- Les Dieux t’ont plutôt gâté… » souffla-t-elle en souriant. Il la dévisagea avec
étonnement.
« Les Dieux, probablement mais…la nature, la vie ? Et puis il existe beaucoup de cons mignons. Est-ce que pour toi je suis du lot ?
- Certainement pas. répondit-elle en rougissant.
- Alors peut-être accepteras-tu mes quelques conseils… Ce qui me manque le plus, Charlotte, c’est qu’on me fasse confiance. Il serait temps, nous vivons sous le même
toit.
- Je suis bien d’accord, Lew. Mais avec Annabelle, je ne soutiens pas un seul instant la comparaison. Elle est beaucoup plus assurée,
beaucoup plus voluptueuse, beaucoup plus épanouie…
- Avec juste quelques années de plus… Elle a beau avoir des formes magnifiques, je ne peux pas le nier, tu apprendras que les « mâles » comme Clément sont instinctivement portés vers la jeunesse. Pour la préservation de l’espèce, sans doute. Mais aussi , tu peux la supplanter parce que tu as grandi au temps de l’amour splendide. Le temps de Gabrielle. Objectivement, elle est moins canon, mais beaucoup plus excitante et je sais maintenant d’où mon Al tient ses yeux de braise et sa peau cacaotée.
- Pour la chaleur du sang, c’est Clément…

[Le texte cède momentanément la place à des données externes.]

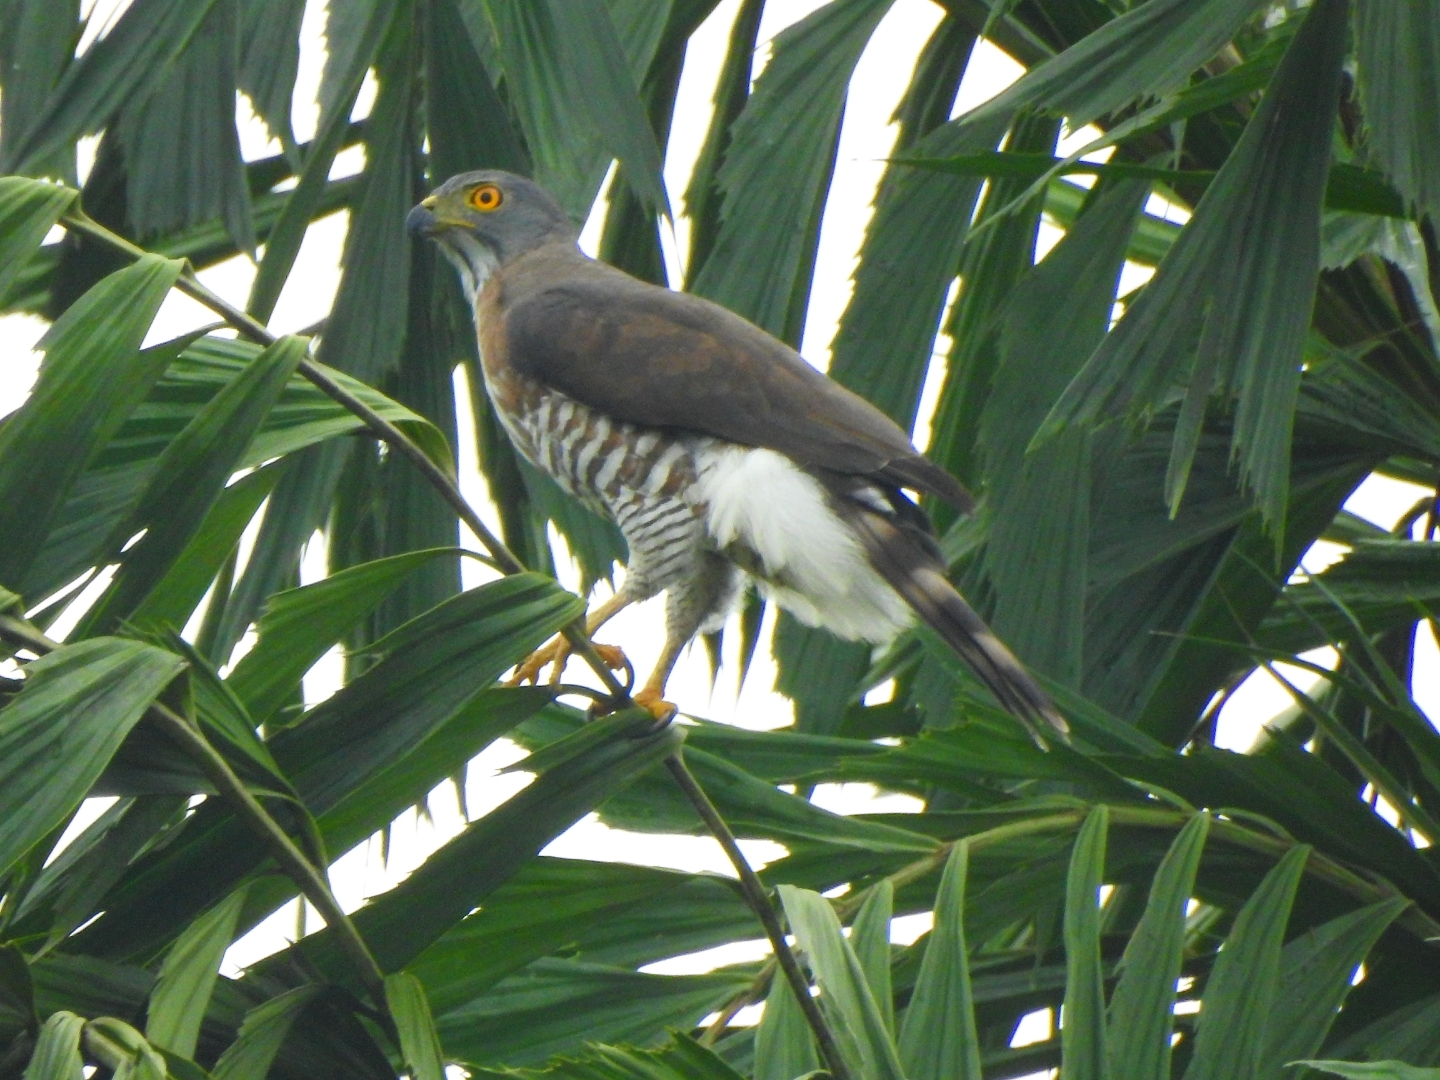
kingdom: Animalia
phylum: Chordata
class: Aves
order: Accipitriformes
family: Accipitridae
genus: Accipiter
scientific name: Accipiter trivirgatus
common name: Crested goshawk
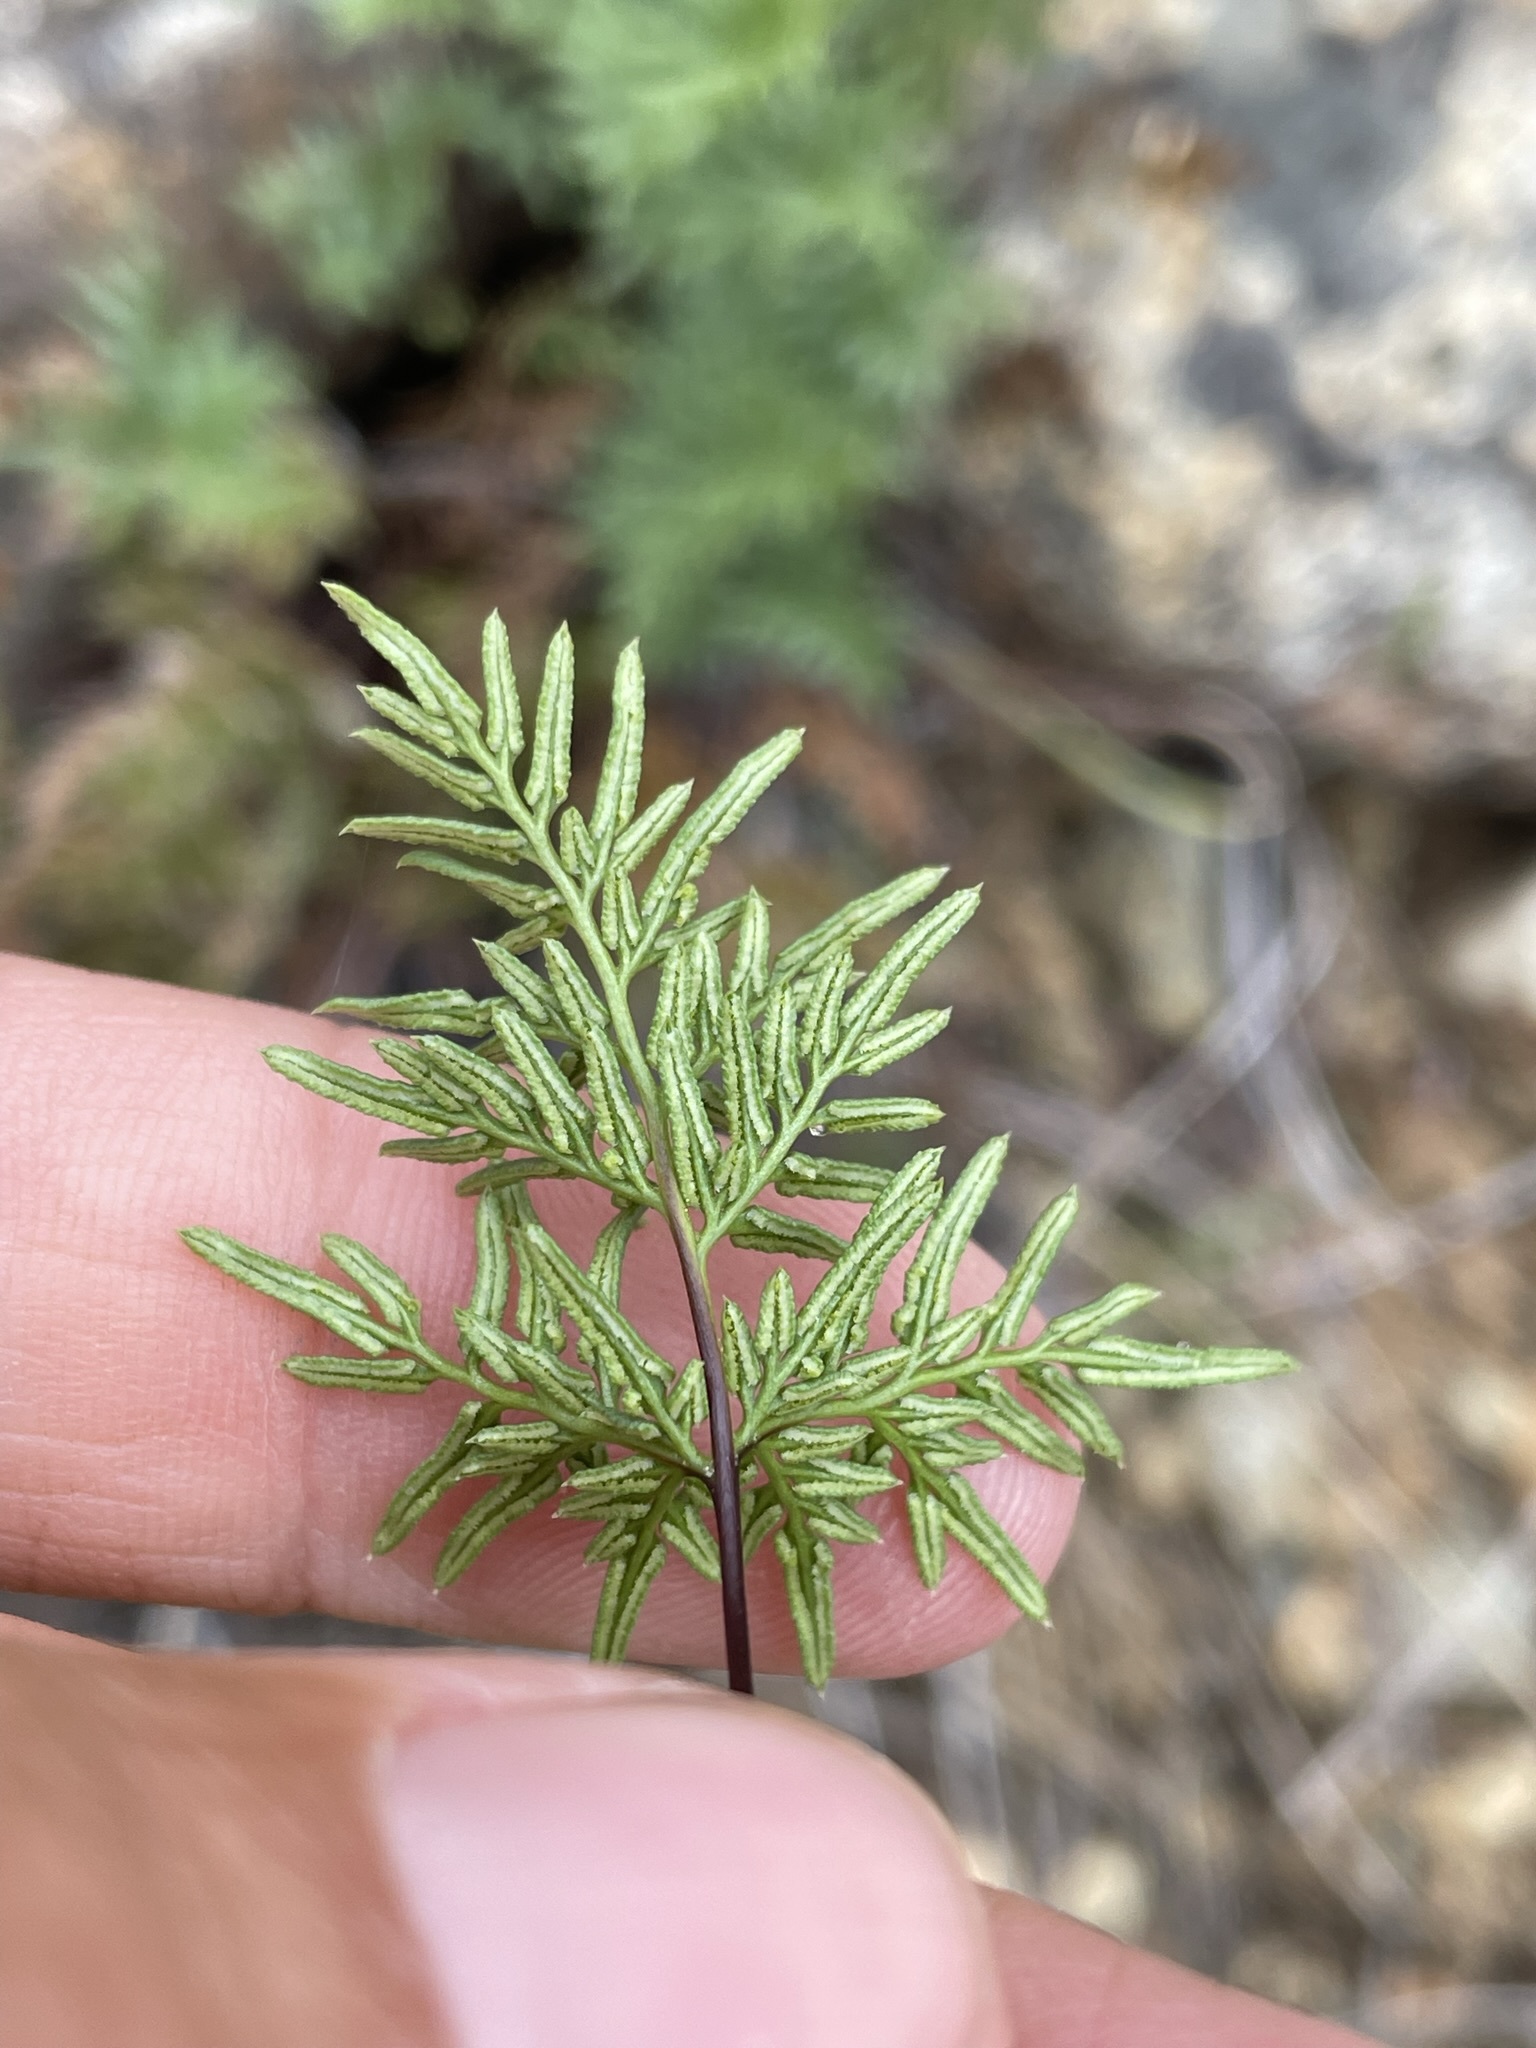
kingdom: Plantae
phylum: Tracheophyta
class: Polypodiopsida
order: Polypodiales
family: Pteridaceae
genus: Aspidotis
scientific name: Aspidotis densa
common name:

- Eh, mais tu en sais déjà beaucoup ... Je suis prêt à parier très très gros qu’il s’ennuie comme un rat, avec Annabelle, tu verras !
- Bon alors, on y va ?? cria Alex du fond de l’appartement, où est-ce que vous vous cachez ? »
Quand il entra dans la chambre, et qu’il aperçut Lewis en train d’attacher délicatement un collier autour du cou tout blanc de Charlotte ; il sembla tiquer comme si une mouche s’était posée dans son oreille.
« Le croiras-tu, sweetheart ? Charlotte s’inquiète pour cette soirée…
- Ca te surprend ? Il n’y a que toi pour espérer t’amuser chez mon père !
- Mais j’y compte bien, mon lapin, j’y compte bien. Avec Annabelle, ce sera très divertissant, susurra-t-il en se collant à Alex.
- Ca, c’est rien que pour me faire enrager… Je préfèrerais crever cent fois d’ennui si au moins j’étais sûr d’être définitivement débarrassé d’elle.
- Tu n’es pas sérieux, Al, tu n’aurais plus goût à rien si tu n’étais plus jamais obligé de te bagarrer. Et je t’aime quand tu es offensif… »
Aussitôt, Alex lui attrapa la tête à deux mains et l’embrassa à pleine bouche, plusieurs fois, en appuyant bien son visage contre le sien ; quand il reprenait haleine, il laissait échapper des mots comme « scélérate », « venimeuse » ; et Lew pouffait de rire en tendant sa bouche vers d’autres baisers violents.